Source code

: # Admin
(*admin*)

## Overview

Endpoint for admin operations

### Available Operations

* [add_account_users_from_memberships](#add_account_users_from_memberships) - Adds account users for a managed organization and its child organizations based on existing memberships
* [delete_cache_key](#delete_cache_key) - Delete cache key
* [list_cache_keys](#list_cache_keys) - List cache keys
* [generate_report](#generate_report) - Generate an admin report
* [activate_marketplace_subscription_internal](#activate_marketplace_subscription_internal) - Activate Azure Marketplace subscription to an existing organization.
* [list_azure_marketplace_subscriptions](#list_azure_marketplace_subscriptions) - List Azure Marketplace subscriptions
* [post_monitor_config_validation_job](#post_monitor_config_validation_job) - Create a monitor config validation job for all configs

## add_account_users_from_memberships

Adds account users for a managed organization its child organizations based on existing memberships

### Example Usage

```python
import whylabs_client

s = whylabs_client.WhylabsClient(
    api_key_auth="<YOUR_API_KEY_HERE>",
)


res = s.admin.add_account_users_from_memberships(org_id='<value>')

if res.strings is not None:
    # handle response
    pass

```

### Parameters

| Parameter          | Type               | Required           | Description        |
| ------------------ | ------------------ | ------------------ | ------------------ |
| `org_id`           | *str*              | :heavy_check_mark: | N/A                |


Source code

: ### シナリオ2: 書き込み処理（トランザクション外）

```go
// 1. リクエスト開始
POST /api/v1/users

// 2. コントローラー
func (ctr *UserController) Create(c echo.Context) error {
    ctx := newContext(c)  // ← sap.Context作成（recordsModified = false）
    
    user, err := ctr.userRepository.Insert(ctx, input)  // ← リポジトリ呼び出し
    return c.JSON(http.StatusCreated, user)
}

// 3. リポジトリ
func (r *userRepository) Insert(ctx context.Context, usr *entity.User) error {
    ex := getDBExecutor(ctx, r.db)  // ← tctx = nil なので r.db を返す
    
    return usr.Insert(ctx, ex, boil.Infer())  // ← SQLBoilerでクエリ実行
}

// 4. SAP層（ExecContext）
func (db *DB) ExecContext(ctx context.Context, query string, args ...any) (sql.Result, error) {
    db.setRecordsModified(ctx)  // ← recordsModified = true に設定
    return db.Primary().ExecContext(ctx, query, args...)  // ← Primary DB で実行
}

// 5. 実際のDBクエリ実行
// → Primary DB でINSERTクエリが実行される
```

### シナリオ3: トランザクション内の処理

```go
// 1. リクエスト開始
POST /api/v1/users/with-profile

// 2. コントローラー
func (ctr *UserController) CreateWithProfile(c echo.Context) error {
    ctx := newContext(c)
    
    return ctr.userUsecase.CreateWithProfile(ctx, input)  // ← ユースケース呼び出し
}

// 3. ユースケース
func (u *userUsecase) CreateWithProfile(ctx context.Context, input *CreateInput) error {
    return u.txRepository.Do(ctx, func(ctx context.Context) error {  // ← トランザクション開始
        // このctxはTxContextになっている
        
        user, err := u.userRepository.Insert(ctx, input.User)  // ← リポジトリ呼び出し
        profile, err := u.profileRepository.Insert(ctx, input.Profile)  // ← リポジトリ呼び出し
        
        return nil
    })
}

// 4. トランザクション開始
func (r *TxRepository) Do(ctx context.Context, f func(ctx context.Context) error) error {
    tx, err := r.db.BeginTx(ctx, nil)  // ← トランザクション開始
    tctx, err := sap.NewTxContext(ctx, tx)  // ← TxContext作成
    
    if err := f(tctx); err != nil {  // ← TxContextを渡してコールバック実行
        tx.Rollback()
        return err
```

▶ _WORK ORDER_: Collect every line above that contains the word "Marketplace".

▶ _TASK RESPONSE_:
* [activate_marketplace_subscription_internal](#activate_marketplace_subscription_internal) - Activate Azure Marketplace subscription to an existing organization.
* [list_azure_marketplace_subscriptions](#list_azure_marketplace_subscriptions) - List Azure Marketplace subscriptions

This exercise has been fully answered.